-------- Supplied material

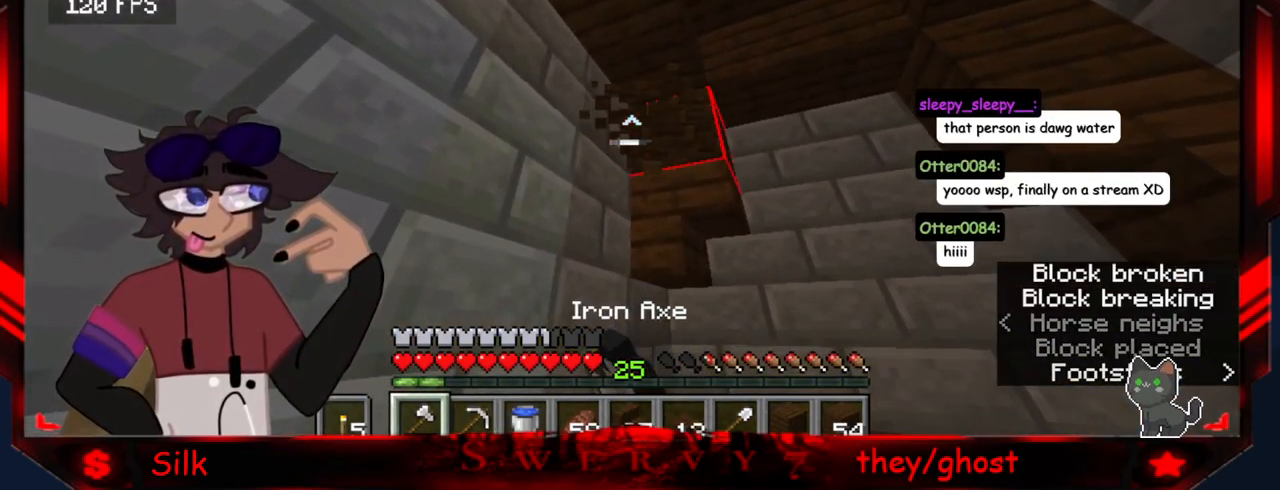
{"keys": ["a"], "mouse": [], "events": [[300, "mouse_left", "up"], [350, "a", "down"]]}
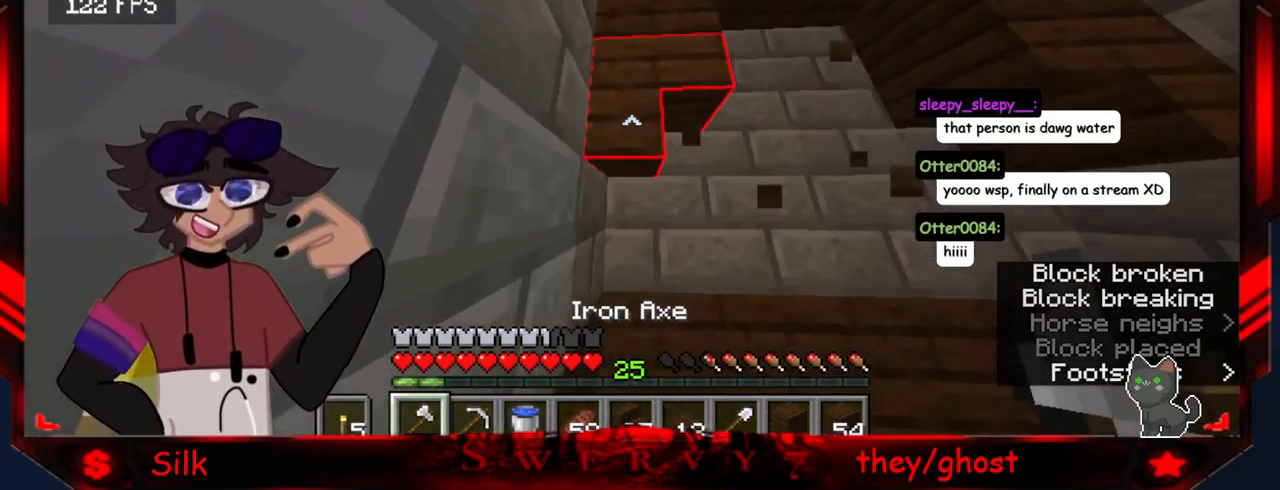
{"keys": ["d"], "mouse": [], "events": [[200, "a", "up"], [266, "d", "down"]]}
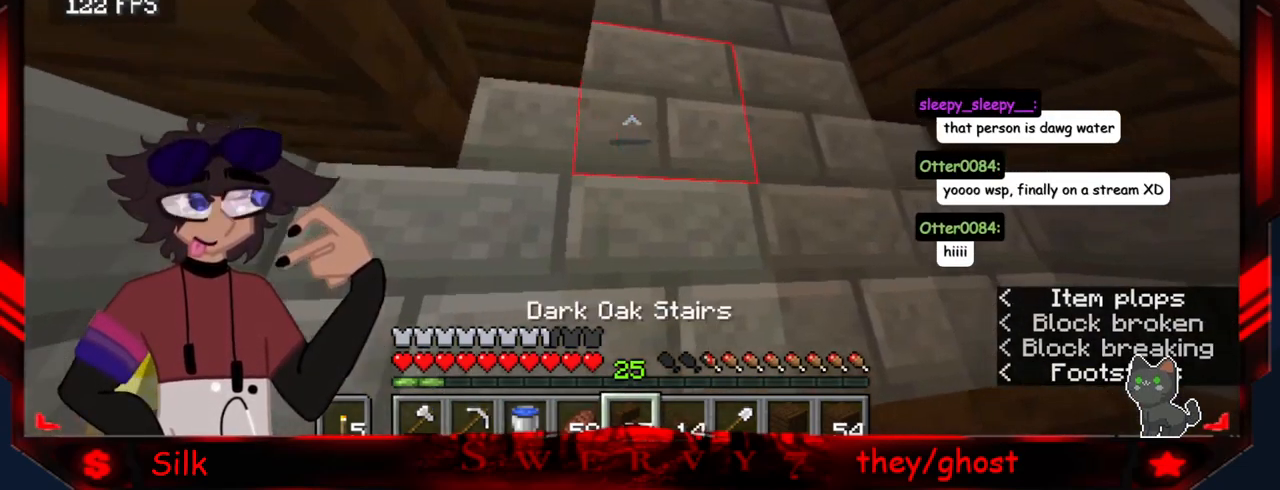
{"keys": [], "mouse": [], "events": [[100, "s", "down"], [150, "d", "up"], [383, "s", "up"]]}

----------------

### Work required
Reproduce every line of the material precisely, omitting its pictures.

### Result
{"keys": ["a"], "mouse": [], "events": [[300, "mouse_left", "up"], [350, "a", "down"]]}
{"keys": ["d"], "mouse": [], "events": [[200, "a", "up"], [266, "d", "down"]]}
{"keys": [], "mouse": [], "events": [[100, "s", "down"], [150, "d", "up"], [383, "s", "up"]]}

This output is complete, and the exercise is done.